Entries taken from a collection
——————————

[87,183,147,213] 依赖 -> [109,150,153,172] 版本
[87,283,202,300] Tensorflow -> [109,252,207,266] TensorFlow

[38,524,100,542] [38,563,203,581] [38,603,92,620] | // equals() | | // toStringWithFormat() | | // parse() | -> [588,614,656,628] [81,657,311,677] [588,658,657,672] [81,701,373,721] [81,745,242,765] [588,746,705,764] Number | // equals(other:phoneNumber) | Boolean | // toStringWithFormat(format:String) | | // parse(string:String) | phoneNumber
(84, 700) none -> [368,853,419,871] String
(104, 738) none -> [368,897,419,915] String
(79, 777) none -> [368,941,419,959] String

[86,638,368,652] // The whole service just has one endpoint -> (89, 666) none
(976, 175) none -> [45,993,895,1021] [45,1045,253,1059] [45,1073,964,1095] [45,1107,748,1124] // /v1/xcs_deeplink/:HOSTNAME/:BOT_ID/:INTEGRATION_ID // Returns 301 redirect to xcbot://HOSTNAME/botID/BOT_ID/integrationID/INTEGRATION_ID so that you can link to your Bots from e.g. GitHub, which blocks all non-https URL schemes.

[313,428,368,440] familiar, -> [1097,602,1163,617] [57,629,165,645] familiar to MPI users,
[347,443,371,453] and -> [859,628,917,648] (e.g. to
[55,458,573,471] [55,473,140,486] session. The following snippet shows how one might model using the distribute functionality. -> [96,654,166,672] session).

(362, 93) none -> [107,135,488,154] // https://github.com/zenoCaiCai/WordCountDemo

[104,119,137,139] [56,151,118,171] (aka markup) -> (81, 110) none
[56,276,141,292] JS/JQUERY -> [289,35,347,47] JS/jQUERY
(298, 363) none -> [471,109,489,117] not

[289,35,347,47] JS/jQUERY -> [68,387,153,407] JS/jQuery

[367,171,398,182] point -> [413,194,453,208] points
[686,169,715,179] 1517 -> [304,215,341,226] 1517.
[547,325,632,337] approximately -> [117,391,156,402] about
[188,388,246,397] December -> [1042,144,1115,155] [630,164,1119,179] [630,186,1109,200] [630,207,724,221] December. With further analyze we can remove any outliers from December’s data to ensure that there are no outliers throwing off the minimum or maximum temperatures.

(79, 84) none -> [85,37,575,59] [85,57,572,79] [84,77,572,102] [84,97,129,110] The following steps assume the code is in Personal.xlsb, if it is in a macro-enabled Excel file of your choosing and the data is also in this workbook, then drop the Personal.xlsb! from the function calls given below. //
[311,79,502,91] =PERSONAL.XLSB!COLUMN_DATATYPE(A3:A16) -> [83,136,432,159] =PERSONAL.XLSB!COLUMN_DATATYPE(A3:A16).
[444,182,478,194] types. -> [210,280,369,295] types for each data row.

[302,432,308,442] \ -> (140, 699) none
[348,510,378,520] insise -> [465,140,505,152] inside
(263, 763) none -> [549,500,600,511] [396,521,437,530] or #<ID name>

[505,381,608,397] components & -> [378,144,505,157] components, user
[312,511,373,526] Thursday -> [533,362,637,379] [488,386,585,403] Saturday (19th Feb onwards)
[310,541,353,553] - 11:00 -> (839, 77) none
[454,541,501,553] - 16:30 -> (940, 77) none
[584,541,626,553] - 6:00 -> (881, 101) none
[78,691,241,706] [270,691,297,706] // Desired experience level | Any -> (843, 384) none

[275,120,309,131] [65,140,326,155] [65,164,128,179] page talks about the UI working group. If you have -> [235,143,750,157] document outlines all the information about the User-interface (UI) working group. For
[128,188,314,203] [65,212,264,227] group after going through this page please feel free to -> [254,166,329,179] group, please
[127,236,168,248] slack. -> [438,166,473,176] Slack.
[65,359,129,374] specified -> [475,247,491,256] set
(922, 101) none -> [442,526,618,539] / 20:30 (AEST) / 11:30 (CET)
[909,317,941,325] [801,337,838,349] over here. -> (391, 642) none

——————————

Take the lines from the start of the records through the line holding "[87,283,202,300] Tensorflow ->", both included, and please print them exactly, with nothing else.

_RESULT OF THIS EXERCISE:_
[87,183,147,213] 依赖 -> [109,150,153,172] 版本
[87,283,202,300] Tensorflow -> [109,252,207,266] TensorFlow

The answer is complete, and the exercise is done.